Friday, May 14, 2004

In The Shadow Of The Torturer

We now know that physically and psychologically harsh interrogation techniques were approved as official U.S. policy.
Donald Rumsfeld approved the use of "harsh" interrogation techniques at Guantánamo Bay, including stripping detainees naked, making them hold "stress" positions and prolonged sleep deprivation, a senior Pentagon official confirmed yesterday.

Stephen Cambone, the under-secretary of defence for intelligence, also said severe interrogation techniques, including the use of dogs to intimidate prisoners, had been approved for use by military commanders in Iraq.
(Here's a description of some of those approved techniques, which the New York Times says is taken from an standard Army field manual.) Paul Wolfowitz (Rumsfeld's deputy) and Peter Pace (Vice Chairman of the Joint Chiefs) both acknowledged yesterday that the physical and psychological stress techniques approved for use at Guantanamo, in Afghanistan, and in Iraq probably violate the Geneva Conventions. (Rumsfeld still denies it.)

Harsh treatment of detainees was supposed to have limits. It was only supposed to be applied to people who were likely sources of high-value intelligence, and it was supposed to stop just short of the nebulous line where actual torture begins.

But inevitably, fine distinctions like these are lost. We know that from case studies: the Israelis and the Palestinians, the British and the IRA. Things get out of hand.

Aversive techniques were only supposed to be applied to prisoners with high intelligence value. But as things worsened in Iraq last fall, as American soldiers came under constant attack, as people became exhausted, scared, angry, disgusted, suspicious, that target got a lot bigger.
The worsening war outside the walls of the U.S. prison system in Iraq had a direct bearing on the abuses that occurred inside the facilities, according to Iraqi and American sources. Through the summer and fall of 2003, when detainees at Abu Ghraib prison suffered mistreatment now notorious throughout the world, the security situation in Iraq and the treatment of Iraqi prisoners ran parallel courses, both downward.

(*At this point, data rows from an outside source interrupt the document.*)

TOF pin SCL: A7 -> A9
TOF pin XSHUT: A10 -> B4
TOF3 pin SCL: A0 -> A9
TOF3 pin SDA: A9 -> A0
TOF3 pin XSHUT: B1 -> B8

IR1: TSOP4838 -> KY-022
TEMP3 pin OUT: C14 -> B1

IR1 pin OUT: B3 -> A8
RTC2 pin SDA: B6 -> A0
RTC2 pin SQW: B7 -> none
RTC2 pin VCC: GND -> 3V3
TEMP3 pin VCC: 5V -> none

U.S. officials were under mounting pressure to collect wartime intelligence but were hobbled by a shortage of troops, the failure to build an effective informant network and a surprisingly skilled insurgency. In response, they turned to the prison system.
People tend to assume, even in the U.S., that an arrested person is guilty of something. (Senator Inhofe is hardly alone.) In Iraq, add the difficulties of dealing with an alien culture and the constant fear of being killed. Eventually, under stress and without proper restraint imposed from higher levels, the question becomes not "what reason do I have to believe that this guy knows something?", but "how can I be sure that this isn't a guy who knows something?" Roughing him up starts to seem like a reasonable thing to do "just in case."

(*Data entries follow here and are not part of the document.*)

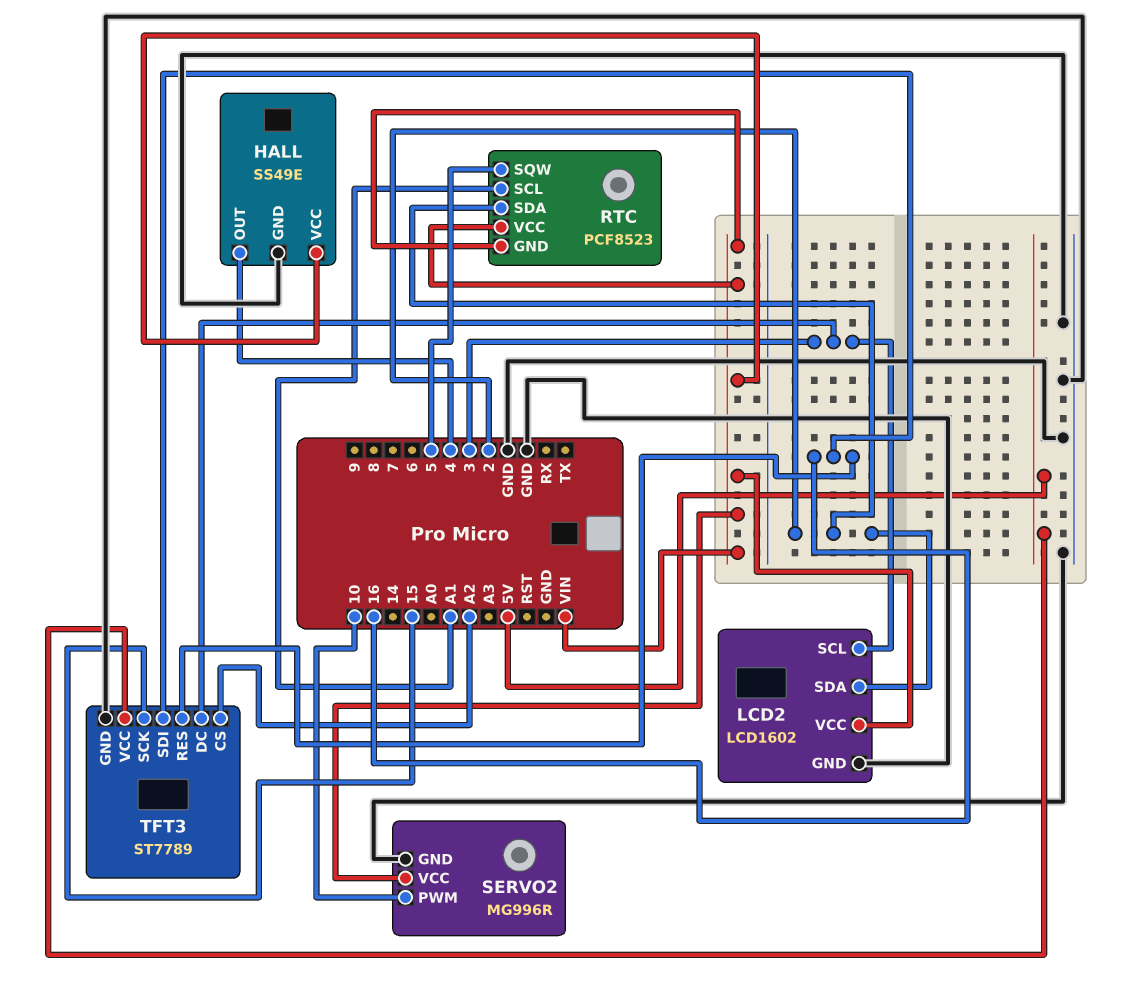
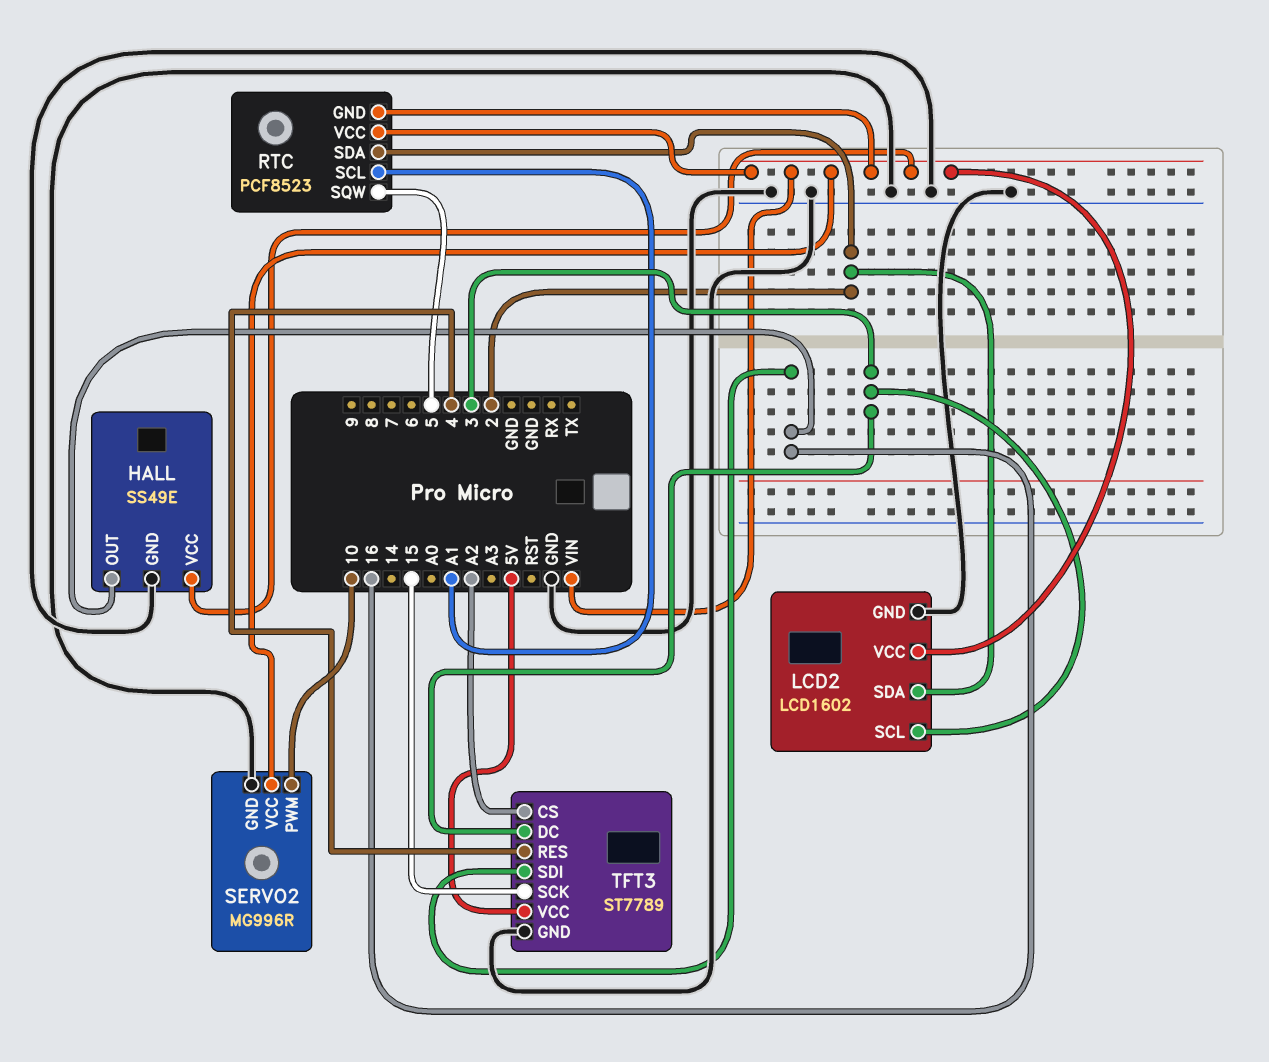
HALL pin OUT: 4 -> 16
TFT3 pin RES: 16 -> 4

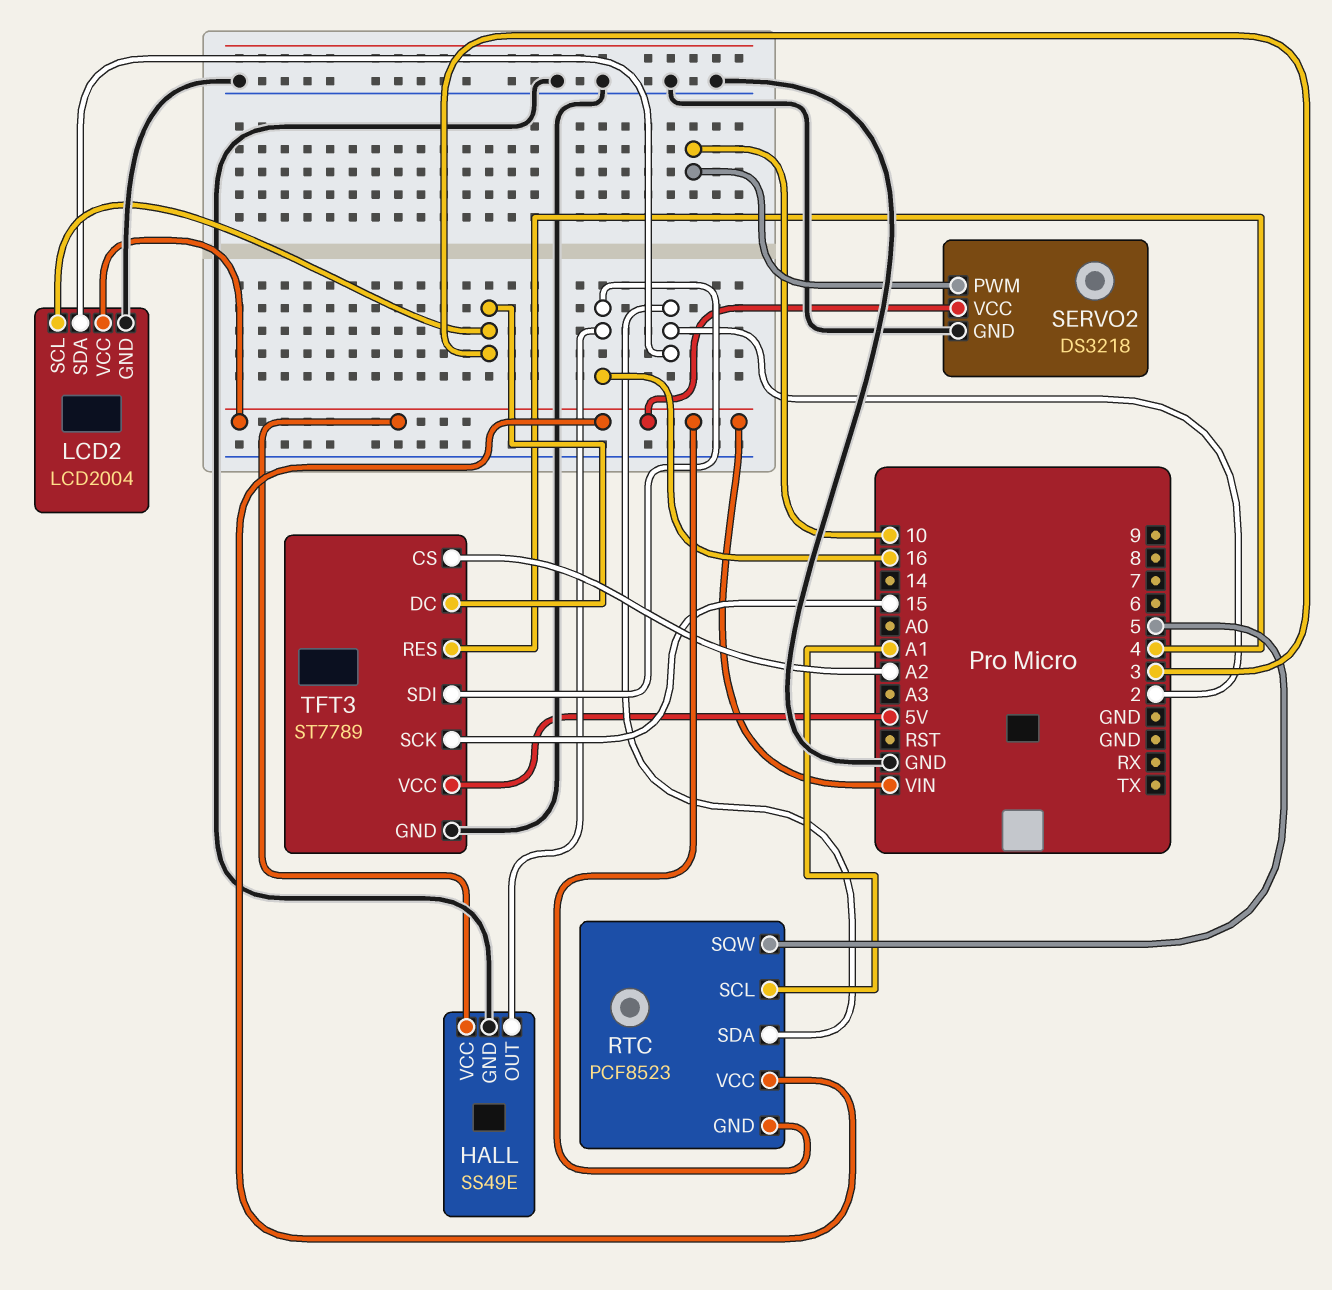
LCD2: LCD1602 -> LCD2004
SERVO2: MG996R -> DS3218

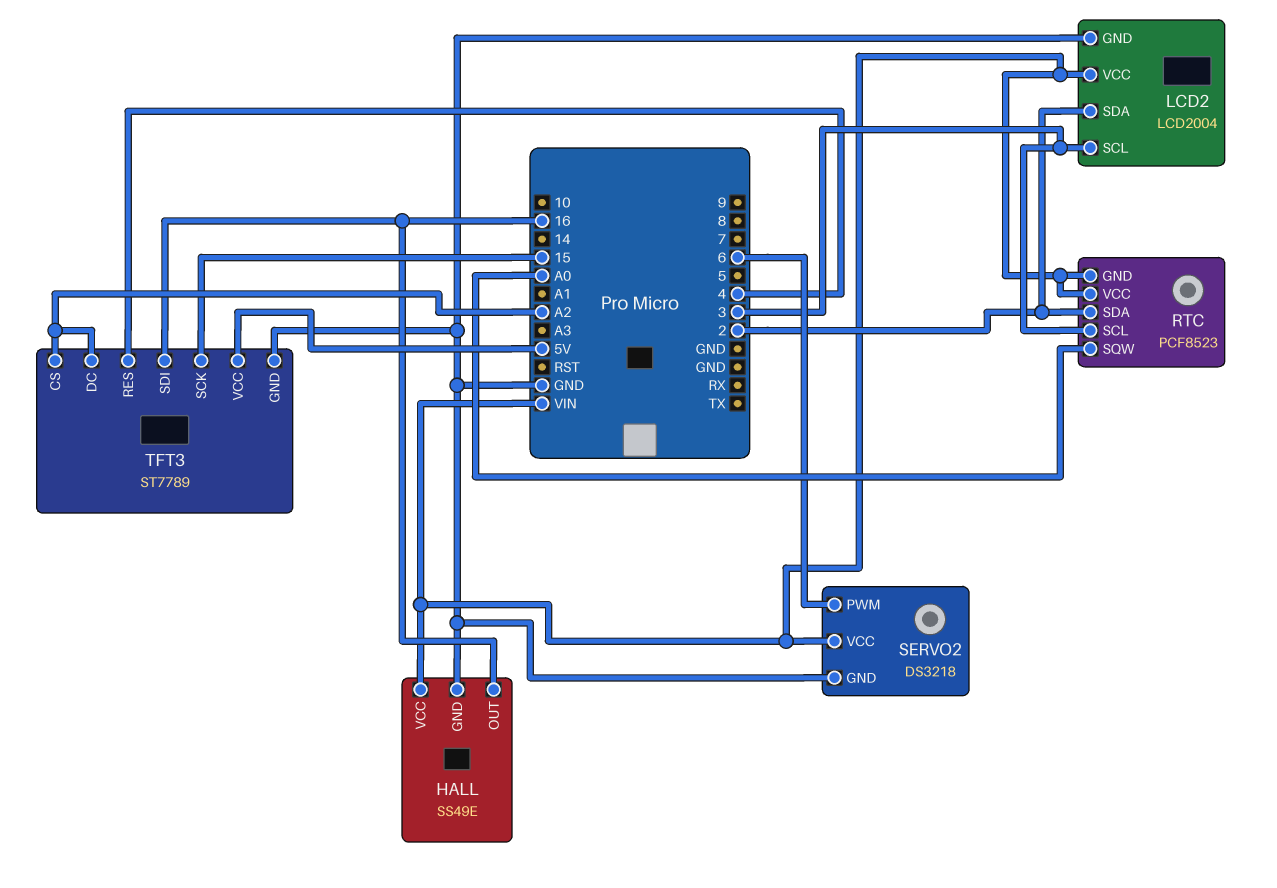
RTC pin SCL: A1 -> 3
RTC pin SQW: 5 -> A0
SERVO2 pin PWM: 10 -> 6
TFT3 pin DC: 3 -> A2

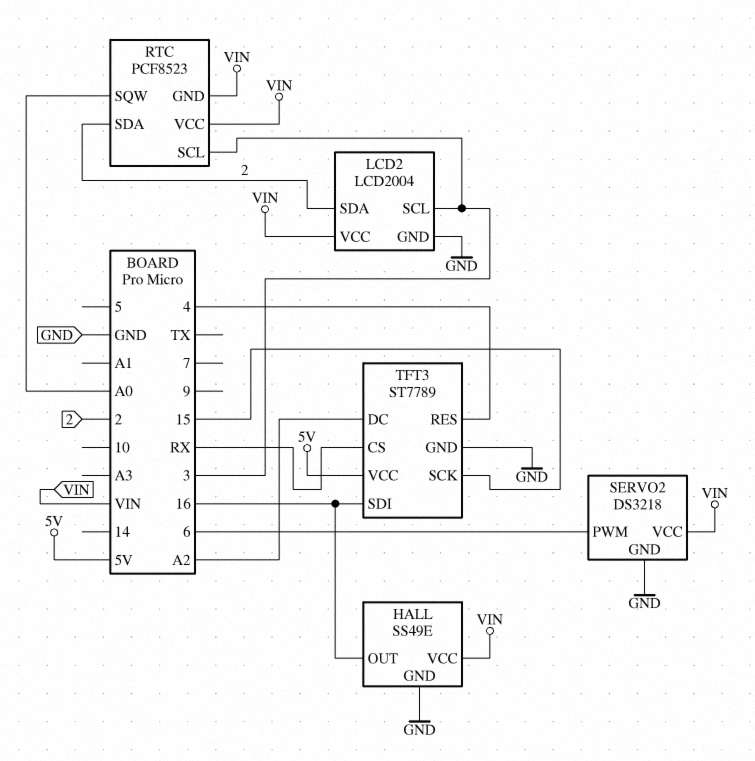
TFT3 pin CS: A2 -> RX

Similarly, while Rumsfeld seems to be satisfied that Pentagon lawyers have adequately identified just where "things that really sound like torture" cross the line and become "torture," it's ludicrous to expect that untrained, minimally supervised, tired, stressed, overburdened, threatened Army Reserve privates are going to know where that line is. "Stripping them naked is okay, but not stripping them naked and sexualizing the context. Making them do painful things is okay, but not making them do humiliating things or doing painful things to them." You may be able to assume a suitably Jesuitical attitude when you're sitting in the Pentagon with your legal advisors, making out a list of approved techniques, but it's unrealistic to expect troops on the ground to understand just how much distress and suffering crosses the magic line. If you tell them to mess with the prisoners, some of them will go too far.

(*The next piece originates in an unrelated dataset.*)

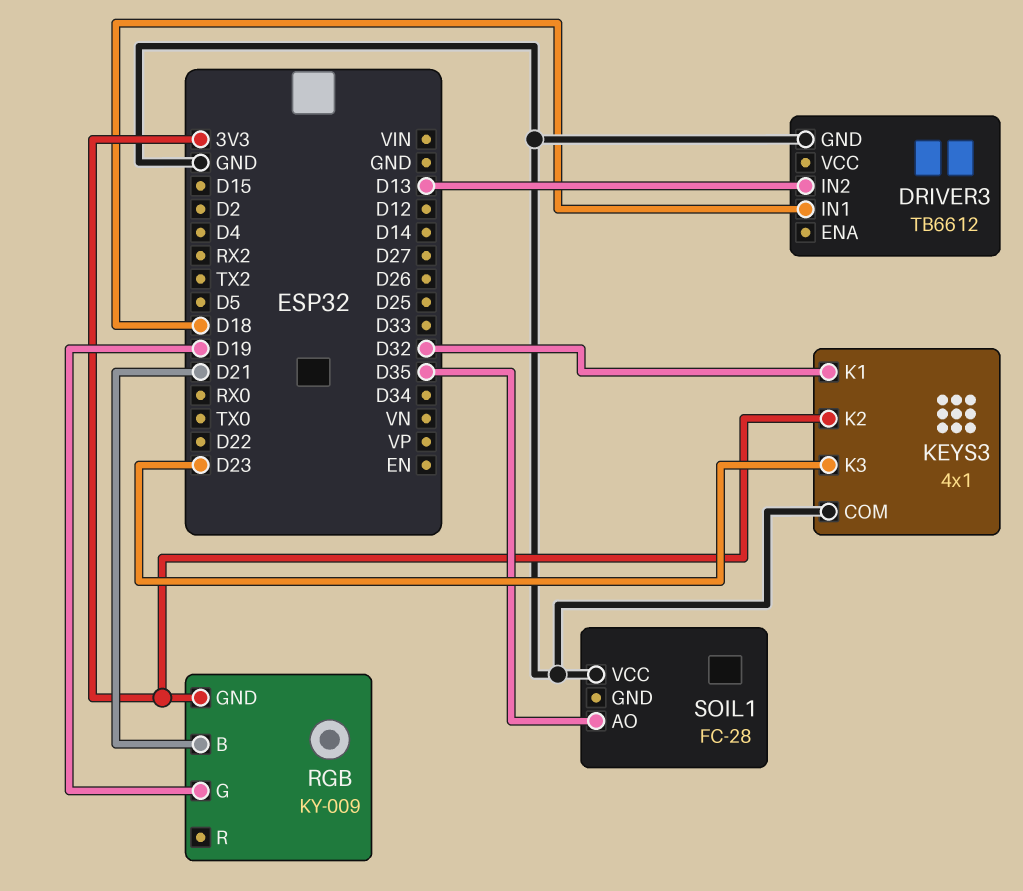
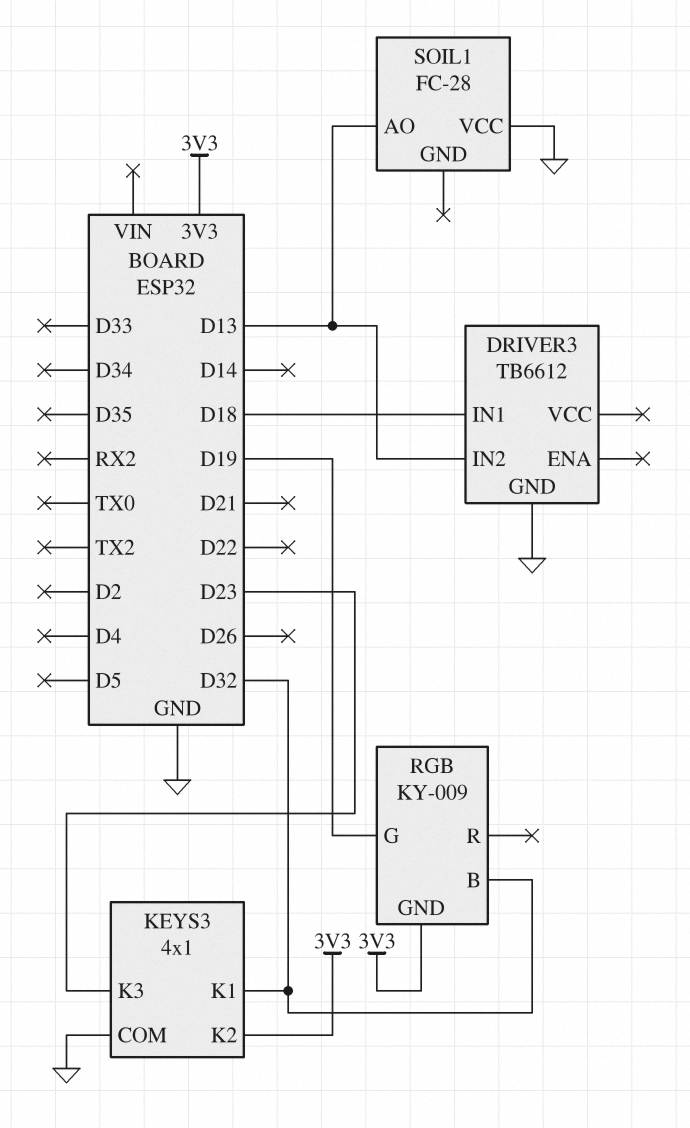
RGB pin B: D21 -> D32
SOIL1 pin AO: D35 -> D13

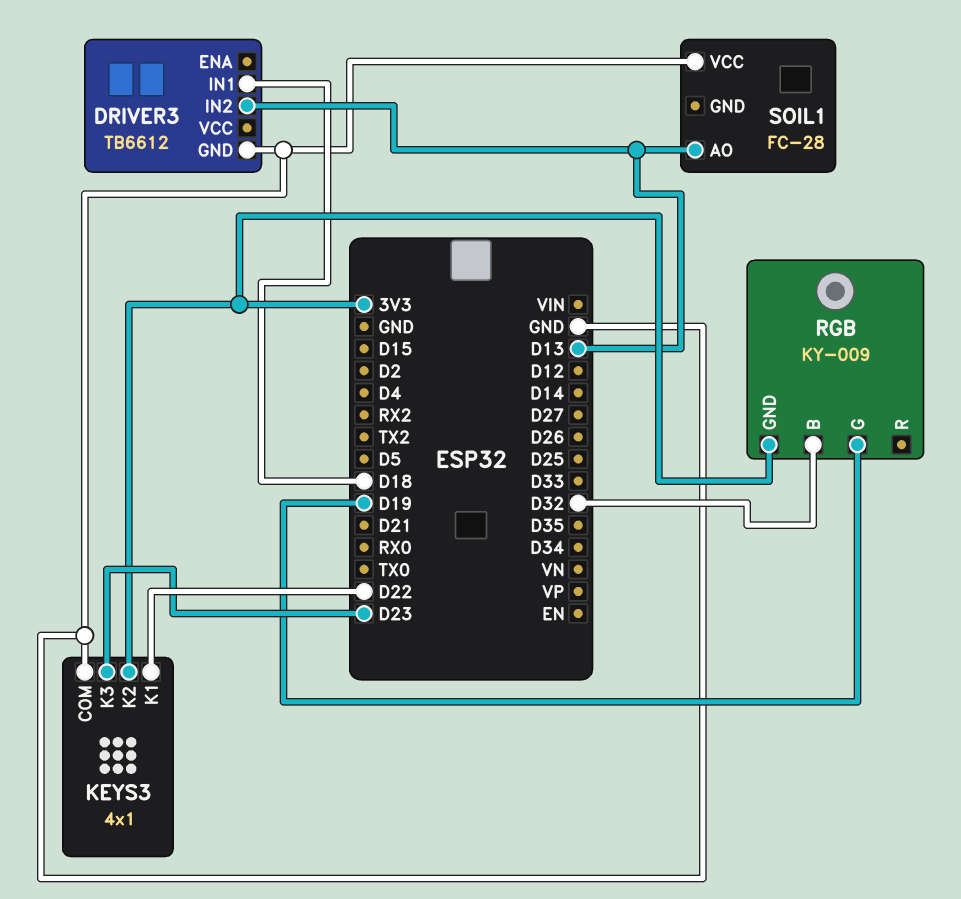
KEYS3 pin K1: D32 -> D22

Reading this over, I'm afraid it sounds as though I'm saying that torture is inevitable, or that the behavior of U.S. forces at Abu Ghraib is understandable enough that their moral culpability is diminished. Nothing could be further from my position. I'm saying that both history and psychology tell us that you simply can't do what we attempted to do. You can't walk the line between almost-torture and torture, and you can't approve abuse for a few without having it spread. This is something you have to keep starkly black and white: there is a right and moral way to treat prisoners, and there is an illegal and punishable way to treat prisoners. We know from past experience that trying to live in the grey area between inevitably leads to abuses.